=== ROWS ===
----------------------------------------

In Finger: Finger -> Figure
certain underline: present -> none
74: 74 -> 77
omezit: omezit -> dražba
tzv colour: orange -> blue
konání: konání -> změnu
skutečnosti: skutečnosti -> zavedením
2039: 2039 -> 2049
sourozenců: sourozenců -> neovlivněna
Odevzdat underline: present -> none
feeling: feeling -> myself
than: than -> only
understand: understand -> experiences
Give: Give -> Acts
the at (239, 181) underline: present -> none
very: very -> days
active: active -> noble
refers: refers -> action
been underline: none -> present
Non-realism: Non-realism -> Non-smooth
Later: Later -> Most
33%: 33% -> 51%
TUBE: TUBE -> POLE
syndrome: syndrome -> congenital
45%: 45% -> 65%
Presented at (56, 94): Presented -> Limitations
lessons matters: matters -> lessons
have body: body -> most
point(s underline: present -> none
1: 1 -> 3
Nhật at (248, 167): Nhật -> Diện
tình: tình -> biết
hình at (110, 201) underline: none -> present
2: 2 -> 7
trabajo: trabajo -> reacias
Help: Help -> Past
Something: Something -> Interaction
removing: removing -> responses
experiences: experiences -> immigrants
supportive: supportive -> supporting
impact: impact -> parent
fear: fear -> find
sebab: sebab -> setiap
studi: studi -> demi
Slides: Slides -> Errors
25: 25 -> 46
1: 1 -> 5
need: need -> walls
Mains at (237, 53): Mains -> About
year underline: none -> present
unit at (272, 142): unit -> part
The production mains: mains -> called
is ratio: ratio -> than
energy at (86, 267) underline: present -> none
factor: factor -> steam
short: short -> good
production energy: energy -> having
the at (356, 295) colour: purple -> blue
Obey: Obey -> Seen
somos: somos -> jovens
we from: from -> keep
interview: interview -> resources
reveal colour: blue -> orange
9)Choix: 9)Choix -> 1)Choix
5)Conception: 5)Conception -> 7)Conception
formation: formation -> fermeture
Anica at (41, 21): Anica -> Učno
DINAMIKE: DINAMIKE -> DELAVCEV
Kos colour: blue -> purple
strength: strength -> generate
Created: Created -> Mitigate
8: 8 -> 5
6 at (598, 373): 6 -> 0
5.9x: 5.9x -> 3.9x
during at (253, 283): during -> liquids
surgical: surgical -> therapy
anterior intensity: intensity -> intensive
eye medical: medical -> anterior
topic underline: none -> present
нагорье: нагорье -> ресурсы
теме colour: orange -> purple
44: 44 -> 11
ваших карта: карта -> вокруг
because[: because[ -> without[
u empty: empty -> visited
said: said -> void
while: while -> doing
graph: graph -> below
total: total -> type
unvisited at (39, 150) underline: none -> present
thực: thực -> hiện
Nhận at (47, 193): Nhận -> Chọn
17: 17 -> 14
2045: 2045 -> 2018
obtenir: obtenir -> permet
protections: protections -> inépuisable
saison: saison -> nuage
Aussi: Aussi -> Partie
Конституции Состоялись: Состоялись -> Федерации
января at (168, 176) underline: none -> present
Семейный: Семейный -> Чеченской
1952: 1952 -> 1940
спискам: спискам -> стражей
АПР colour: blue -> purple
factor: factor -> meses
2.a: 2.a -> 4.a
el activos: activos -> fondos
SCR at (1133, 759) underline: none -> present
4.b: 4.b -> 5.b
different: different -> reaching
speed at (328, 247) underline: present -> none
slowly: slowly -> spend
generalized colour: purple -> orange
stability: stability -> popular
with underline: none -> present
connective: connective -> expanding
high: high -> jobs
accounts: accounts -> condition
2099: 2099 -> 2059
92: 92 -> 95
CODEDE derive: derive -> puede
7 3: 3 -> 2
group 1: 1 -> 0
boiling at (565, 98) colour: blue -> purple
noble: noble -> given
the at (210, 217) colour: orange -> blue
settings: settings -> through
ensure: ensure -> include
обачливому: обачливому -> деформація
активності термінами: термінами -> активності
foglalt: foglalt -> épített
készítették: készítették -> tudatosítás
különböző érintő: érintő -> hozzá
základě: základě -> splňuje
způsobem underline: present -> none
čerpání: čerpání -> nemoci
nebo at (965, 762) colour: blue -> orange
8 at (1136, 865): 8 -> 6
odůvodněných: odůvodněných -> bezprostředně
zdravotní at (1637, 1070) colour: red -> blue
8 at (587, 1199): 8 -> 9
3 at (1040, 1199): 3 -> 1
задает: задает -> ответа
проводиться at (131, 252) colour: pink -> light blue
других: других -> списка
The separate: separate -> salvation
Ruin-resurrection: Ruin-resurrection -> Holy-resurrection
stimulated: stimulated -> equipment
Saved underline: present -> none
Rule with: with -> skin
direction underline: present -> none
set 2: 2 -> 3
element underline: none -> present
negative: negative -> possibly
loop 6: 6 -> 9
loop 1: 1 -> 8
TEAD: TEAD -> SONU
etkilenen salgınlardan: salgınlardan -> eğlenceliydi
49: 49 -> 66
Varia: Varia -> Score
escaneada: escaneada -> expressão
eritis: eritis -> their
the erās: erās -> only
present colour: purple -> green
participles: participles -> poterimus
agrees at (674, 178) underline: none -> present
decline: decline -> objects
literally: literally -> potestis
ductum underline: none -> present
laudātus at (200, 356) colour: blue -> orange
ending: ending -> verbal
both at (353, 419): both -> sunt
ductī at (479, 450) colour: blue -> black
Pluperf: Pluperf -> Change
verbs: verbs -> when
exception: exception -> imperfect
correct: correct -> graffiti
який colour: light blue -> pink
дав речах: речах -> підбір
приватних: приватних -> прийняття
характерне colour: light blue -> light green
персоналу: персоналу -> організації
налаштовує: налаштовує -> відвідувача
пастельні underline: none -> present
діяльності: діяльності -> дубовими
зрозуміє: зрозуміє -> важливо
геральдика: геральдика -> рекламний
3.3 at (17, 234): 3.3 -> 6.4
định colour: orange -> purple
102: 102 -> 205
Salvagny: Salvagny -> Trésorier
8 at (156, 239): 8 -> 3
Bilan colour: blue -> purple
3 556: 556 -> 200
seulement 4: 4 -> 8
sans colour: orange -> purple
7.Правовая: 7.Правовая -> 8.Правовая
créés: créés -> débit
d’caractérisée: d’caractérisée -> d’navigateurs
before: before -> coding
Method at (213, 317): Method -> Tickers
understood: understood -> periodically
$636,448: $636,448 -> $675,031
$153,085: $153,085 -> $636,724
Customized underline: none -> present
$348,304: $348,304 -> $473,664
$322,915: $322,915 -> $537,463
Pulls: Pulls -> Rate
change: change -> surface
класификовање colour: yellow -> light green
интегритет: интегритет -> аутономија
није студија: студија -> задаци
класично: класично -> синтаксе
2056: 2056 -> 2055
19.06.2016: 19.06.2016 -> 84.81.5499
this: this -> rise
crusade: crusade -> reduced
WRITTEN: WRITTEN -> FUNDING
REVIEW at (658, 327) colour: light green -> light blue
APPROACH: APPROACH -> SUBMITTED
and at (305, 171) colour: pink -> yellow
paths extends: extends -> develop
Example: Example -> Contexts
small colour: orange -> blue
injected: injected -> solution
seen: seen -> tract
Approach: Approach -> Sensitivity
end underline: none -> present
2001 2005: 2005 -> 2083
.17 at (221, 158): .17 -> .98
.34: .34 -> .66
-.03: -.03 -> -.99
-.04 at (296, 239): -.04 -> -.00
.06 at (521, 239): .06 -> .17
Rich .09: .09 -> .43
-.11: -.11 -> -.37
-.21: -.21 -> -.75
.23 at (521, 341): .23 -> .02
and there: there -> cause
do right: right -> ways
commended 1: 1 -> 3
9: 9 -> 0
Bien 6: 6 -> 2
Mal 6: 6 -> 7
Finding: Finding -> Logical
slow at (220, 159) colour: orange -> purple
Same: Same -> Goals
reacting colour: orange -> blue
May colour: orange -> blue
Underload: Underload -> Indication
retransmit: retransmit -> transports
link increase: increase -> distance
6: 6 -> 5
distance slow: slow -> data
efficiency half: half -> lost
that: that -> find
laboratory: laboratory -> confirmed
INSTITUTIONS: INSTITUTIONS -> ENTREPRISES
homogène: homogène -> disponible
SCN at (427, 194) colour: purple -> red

----------------------------------------

=== SET PROBLEM ===
Update the lines from the first one through the line holding "Give: Give -> Acts", inclusive, by replacing "underline" with "underscore" and changing nothing else. Return only those lines.

=== TASK RESULT ===
In Finger: Finger -> Figure
certain underscore: present -> none
74: 74 -> 77
omezit: omezit -> dražba
tzv colour: orange -> blue
konání: konání -> změnu
skutečnosti: skutečnosti -> zavedením
2039: 2039 -> 2049
sourozenců: sourozenců -> neovlivněna
Odevzdat underscore: present -> none
feeling: feeling -> myself
than: than -> only
understand: understand -> experiences
Give: Give -> Acts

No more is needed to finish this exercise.